__GOAL__.
Revise the records below by changing every "common name" to "vernacular name" and keeping all other text the same. Leave the pictures out of the answer.

(Recorded data)

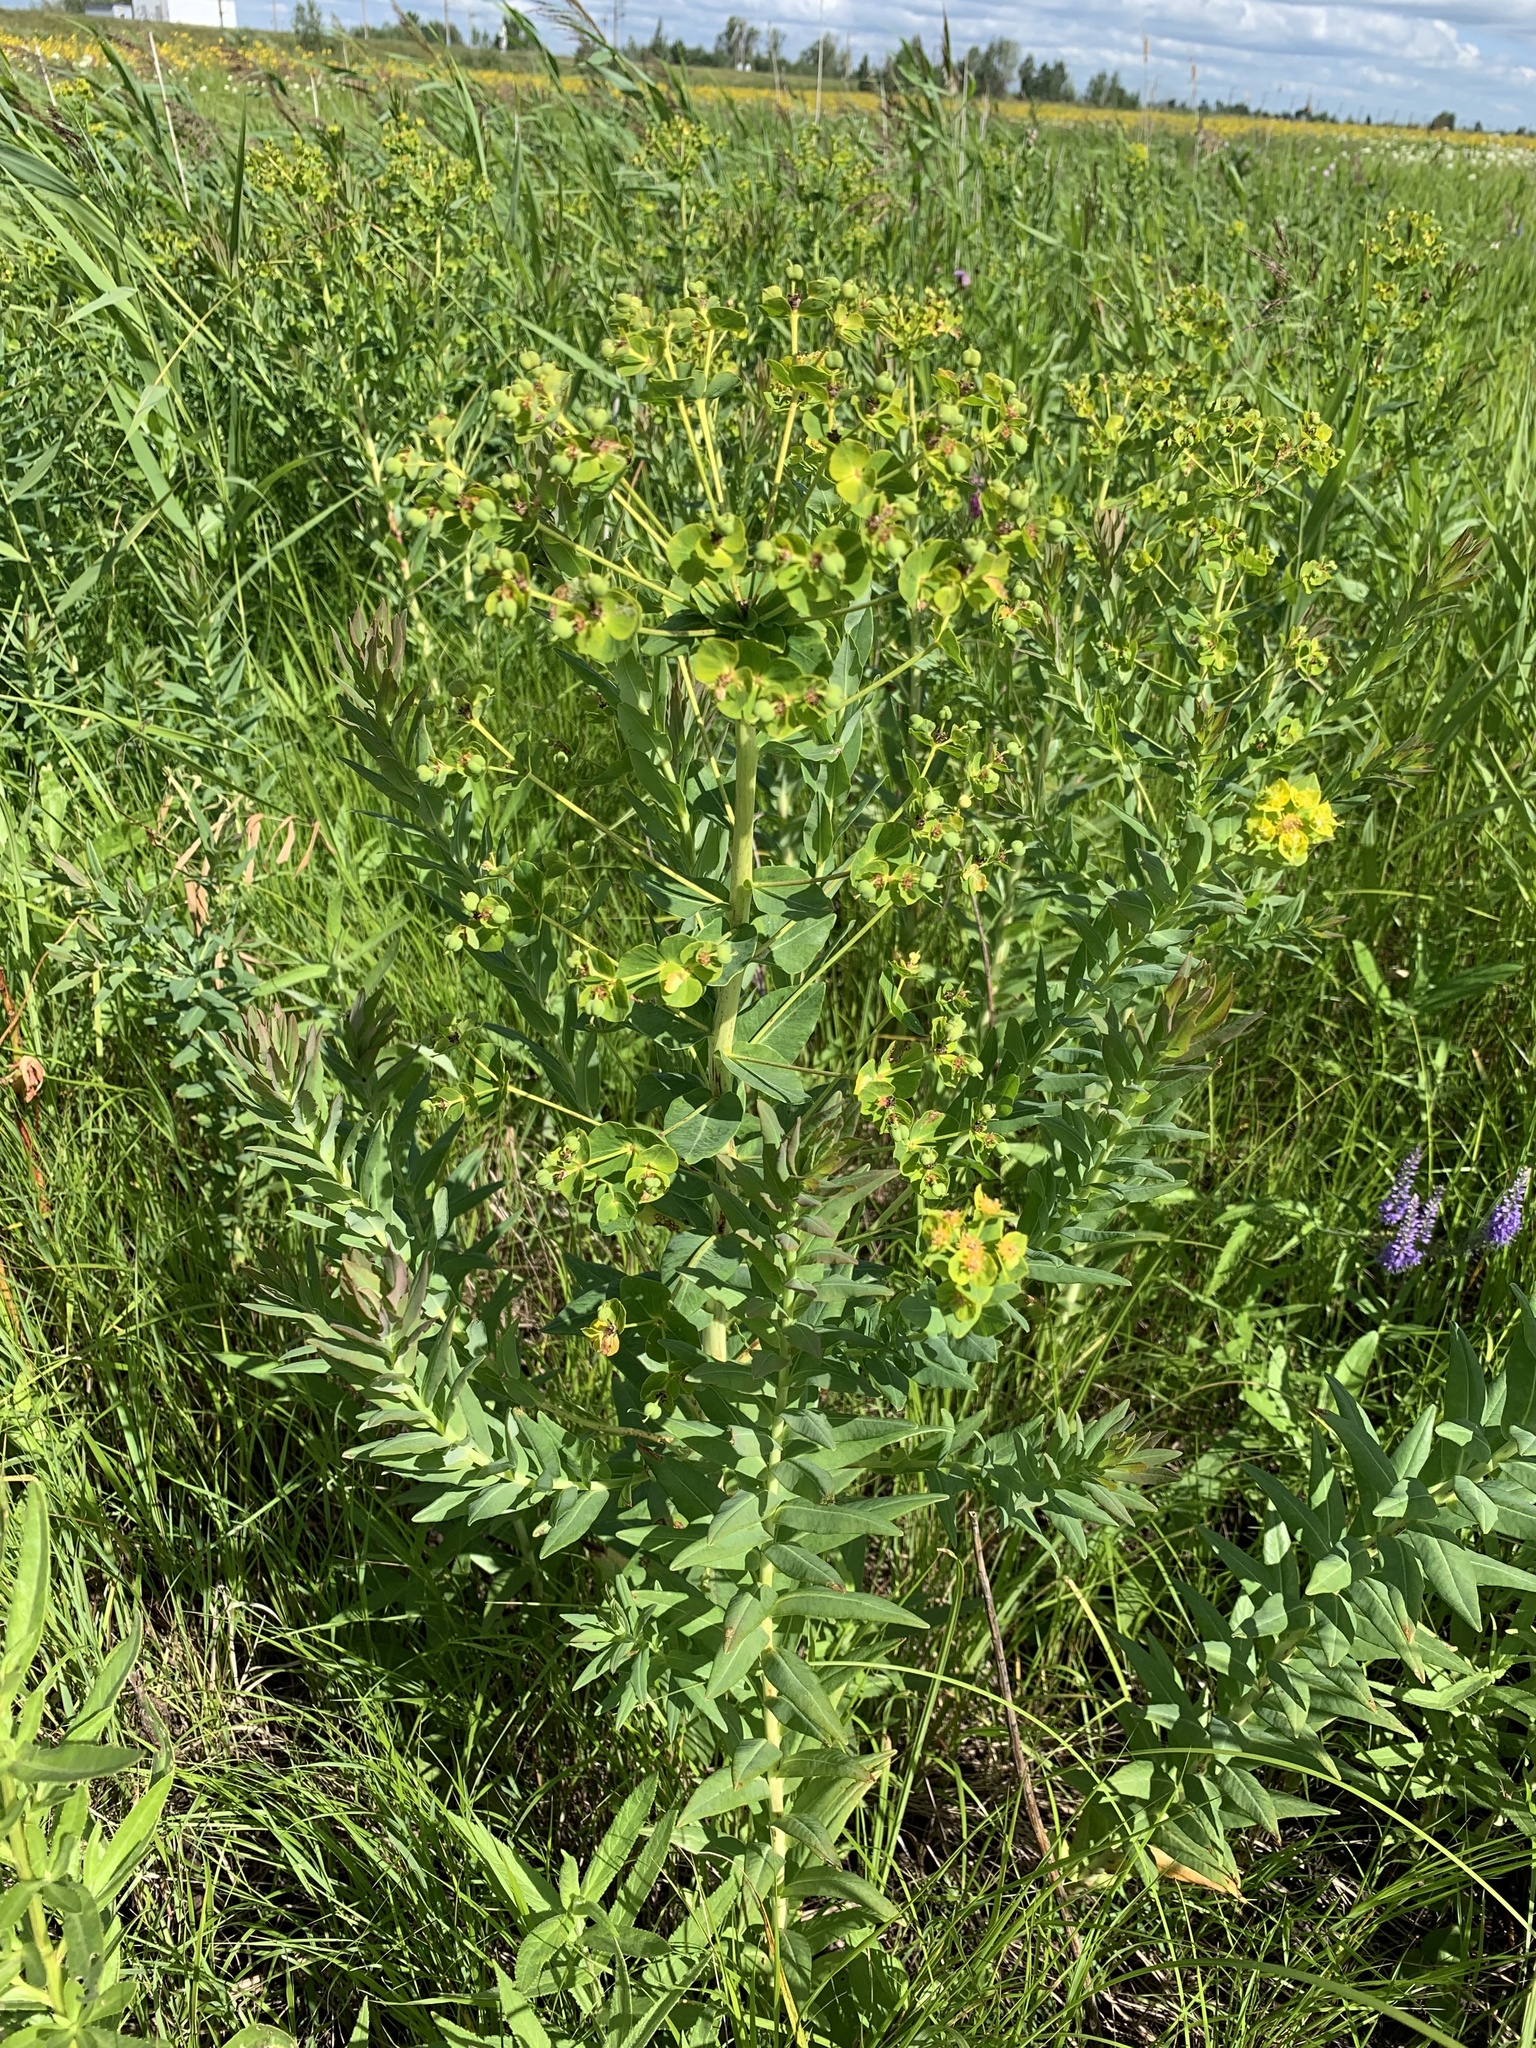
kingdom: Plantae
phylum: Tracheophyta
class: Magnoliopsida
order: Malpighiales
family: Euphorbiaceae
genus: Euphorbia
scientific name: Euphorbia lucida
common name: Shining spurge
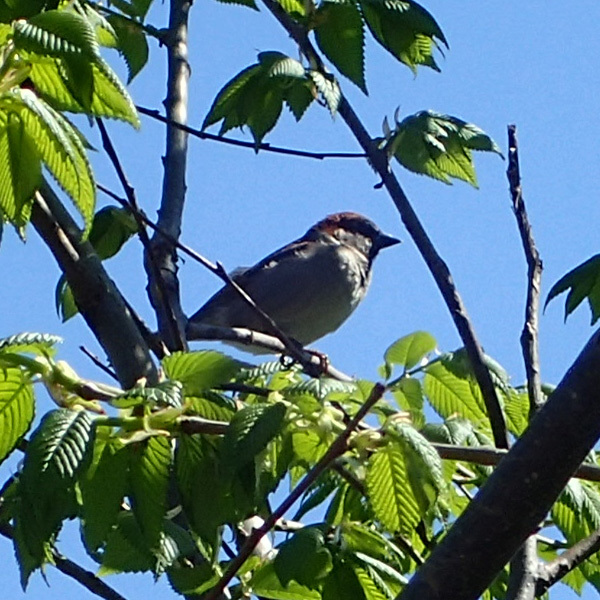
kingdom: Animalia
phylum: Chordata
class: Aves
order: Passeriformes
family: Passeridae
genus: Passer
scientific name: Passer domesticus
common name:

__THE COMPLETED TASK__.
kingdom: Plantae
phylum: Tracheophyta
class: Magnoliopsida
order: Malpighiales
family: Euphorbiaceae
genus: Euphorbia
scientific name: Euphorbia lucida
vernacular name: Shining spurge
kingdom: Animalia
phylum: Chordata
class: Aves
order: Passeriformes
family: Passeridae
genus: Passer
scientific name: Passer domesticus
vernacular name:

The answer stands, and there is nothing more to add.